* What you should do: Show all the lines in the data below that include the word "models".

(Records from a dataset)

------------------------------------------------------------------------

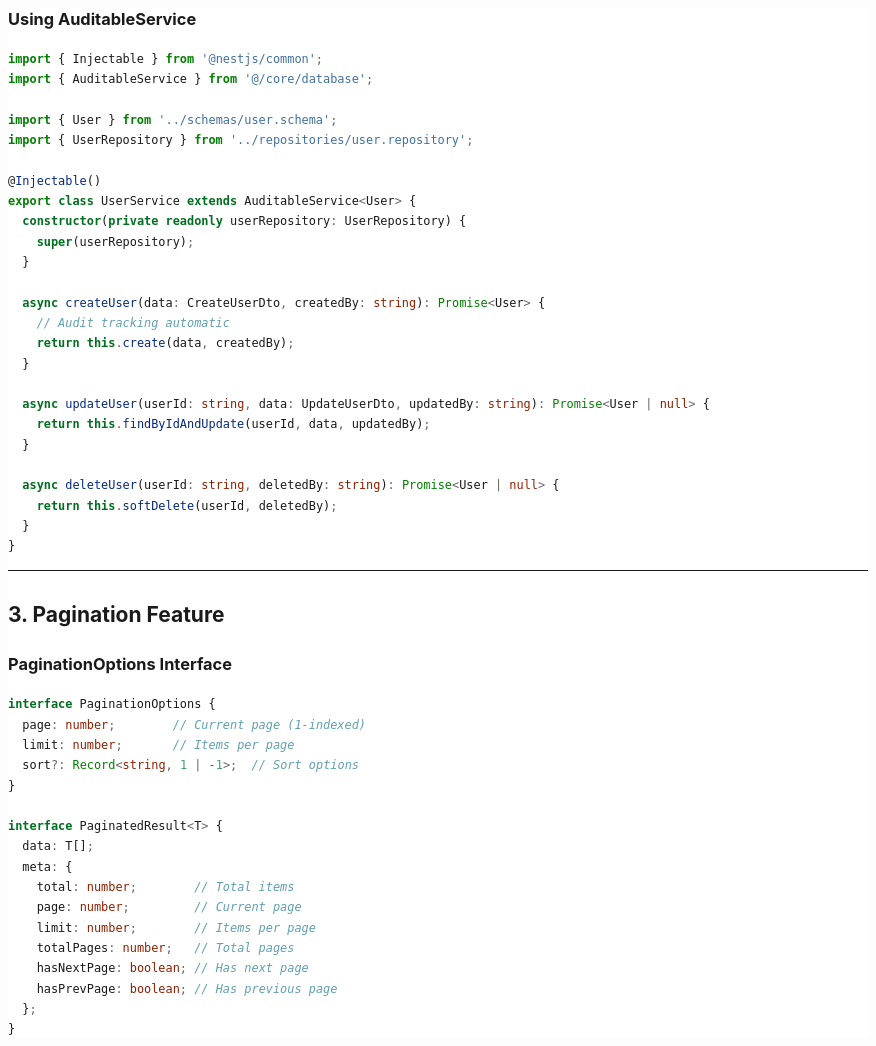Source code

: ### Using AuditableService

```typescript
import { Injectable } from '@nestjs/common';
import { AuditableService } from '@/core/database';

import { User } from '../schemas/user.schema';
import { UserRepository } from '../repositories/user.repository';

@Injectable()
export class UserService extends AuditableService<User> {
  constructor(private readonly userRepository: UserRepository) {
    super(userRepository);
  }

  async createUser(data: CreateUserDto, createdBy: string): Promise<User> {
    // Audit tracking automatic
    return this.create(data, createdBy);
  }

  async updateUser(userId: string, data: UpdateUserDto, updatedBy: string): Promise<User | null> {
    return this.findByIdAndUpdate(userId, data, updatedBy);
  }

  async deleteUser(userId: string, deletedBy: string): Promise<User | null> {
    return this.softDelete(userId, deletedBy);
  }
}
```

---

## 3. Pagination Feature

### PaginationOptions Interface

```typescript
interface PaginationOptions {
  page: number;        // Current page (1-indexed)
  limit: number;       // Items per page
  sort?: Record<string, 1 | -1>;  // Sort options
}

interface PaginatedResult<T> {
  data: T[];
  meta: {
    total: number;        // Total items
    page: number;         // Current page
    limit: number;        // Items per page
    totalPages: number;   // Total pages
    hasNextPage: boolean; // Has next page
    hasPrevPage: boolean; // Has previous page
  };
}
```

------------------------------------------------------------------------

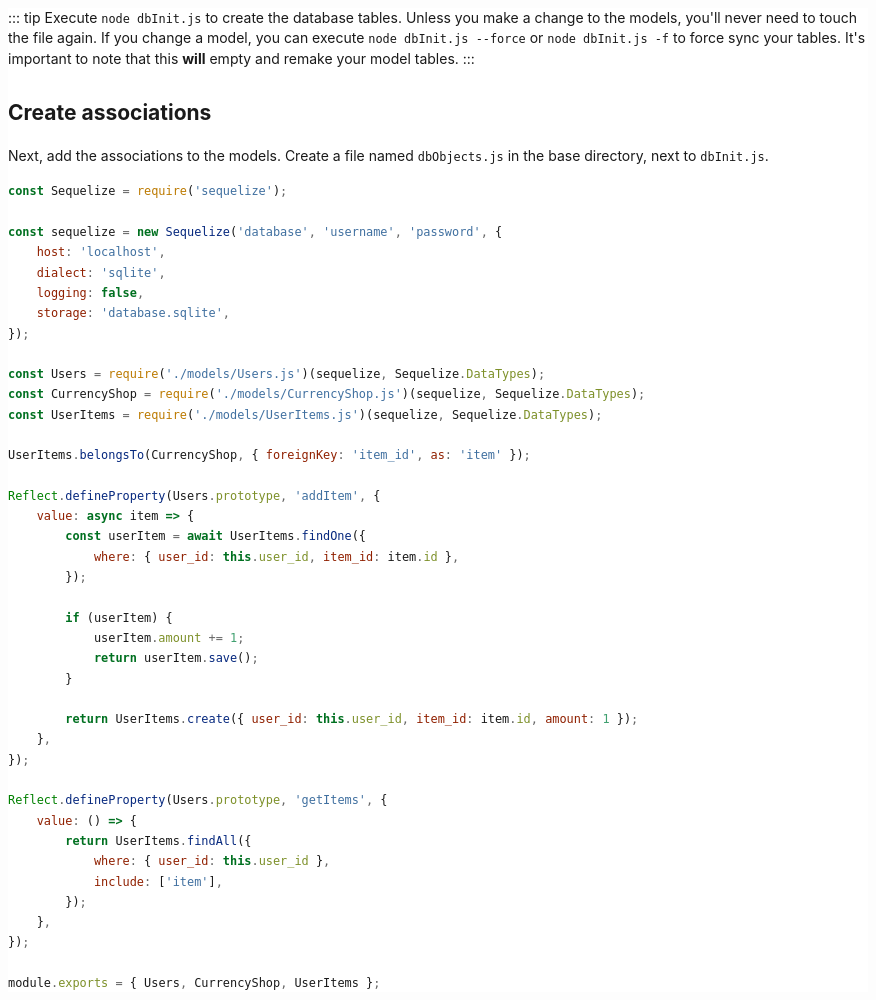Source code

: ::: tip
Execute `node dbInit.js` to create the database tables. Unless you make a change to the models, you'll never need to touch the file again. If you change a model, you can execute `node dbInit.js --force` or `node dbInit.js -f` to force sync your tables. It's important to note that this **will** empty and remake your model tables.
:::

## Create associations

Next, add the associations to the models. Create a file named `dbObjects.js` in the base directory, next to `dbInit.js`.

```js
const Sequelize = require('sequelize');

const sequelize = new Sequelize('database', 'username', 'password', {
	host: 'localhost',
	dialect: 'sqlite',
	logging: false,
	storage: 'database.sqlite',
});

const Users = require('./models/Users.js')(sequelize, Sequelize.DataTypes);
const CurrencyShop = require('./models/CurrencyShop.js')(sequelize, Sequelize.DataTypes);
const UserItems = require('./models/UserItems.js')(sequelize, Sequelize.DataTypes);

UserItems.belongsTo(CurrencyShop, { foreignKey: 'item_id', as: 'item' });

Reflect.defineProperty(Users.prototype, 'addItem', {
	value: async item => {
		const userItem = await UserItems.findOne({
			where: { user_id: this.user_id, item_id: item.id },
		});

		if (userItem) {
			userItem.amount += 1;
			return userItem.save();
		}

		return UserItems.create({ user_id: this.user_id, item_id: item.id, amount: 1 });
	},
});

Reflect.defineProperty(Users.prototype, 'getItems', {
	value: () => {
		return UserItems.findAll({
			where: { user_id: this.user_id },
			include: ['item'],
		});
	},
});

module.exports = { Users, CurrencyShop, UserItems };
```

------------------------------------------------------------------------

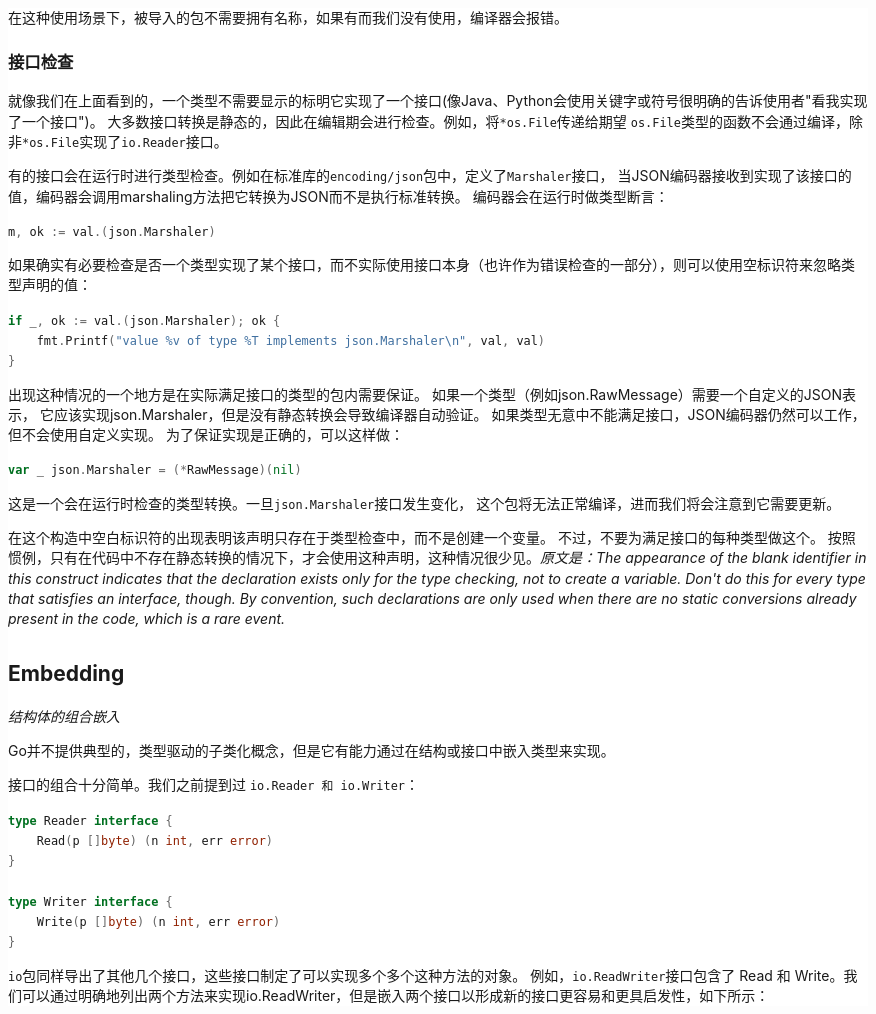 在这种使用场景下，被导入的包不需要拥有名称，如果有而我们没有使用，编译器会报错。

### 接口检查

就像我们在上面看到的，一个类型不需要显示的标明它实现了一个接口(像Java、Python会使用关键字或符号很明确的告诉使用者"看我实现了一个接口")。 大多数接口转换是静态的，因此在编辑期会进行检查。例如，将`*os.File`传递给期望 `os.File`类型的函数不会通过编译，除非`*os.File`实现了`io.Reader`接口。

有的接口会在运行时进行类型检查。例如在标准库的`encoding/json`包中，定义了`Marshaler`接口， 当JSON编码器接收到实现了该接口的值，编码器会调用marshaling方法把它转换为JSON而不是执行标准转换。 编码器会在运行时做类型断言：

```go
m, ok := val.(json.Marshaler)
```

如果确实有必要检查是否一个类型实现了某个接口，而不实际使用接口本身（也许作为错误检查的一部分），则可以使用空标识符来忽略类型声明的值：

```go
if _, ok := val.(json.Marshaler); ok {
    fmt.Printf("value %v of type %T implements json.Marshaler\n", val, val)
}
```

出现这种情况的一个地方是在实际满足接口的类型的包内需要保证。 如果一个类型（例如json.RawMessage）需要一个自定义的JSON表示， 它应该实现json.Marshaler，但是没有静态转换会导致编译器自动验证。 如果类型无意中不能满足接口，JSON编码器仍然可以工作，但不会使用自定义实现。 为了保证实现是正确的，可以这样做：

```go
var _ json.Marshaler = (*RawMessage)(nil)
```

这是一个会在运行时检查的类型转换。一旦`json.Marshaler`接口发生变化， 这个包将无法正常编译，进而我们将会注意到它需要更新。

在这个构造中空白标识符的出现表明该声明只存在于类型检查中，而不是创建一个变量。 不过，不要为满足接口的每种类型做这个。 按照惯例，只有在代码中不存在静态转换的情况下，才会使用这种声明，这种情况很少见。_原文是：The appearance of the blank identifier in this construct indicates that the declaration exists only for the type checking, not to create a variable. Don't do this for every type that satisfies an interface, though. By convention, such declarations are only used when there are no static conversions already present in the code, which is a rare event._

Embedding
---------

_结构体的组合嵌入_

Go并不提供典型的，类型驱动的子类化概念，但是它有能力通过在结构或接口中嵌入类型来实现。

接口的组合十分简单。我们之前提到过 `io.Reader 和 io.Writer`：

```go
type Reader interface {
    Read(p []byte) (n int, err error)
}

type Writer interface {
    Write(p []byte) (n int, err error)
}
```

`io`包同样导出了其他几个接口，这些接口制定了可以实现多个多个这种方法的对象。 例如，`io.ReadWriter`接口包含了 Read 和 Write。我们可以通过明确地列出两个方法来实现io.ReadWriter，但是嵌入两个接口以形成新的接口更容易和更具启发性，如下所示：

------------------------------------------------------------------------

* Answer space:
Execute `node dbInit.js` to create the database tables. Unless you make a change to the models, you'll never need to touch the file again. If you change a model, you can execute `node dbInit.js --force` or `node dbInit.js -f` to force sync your tables. It's important to note that this **will** empty and remake your model tables.
Next, add the associations to the models. Create a file named `dbObjects.js` in the base directory, next to `dbInit.js`.
const Users = require('./models/Users.js')(sequelize, Sequelize.DataTypes);
const CurrencyShop = require('./models/CurrencyShop.js')(sequelize, Sequelize.DataTypes);
const UserItems = require('./models/UserItems.js')(sequelize, Sequelize.DataTypes);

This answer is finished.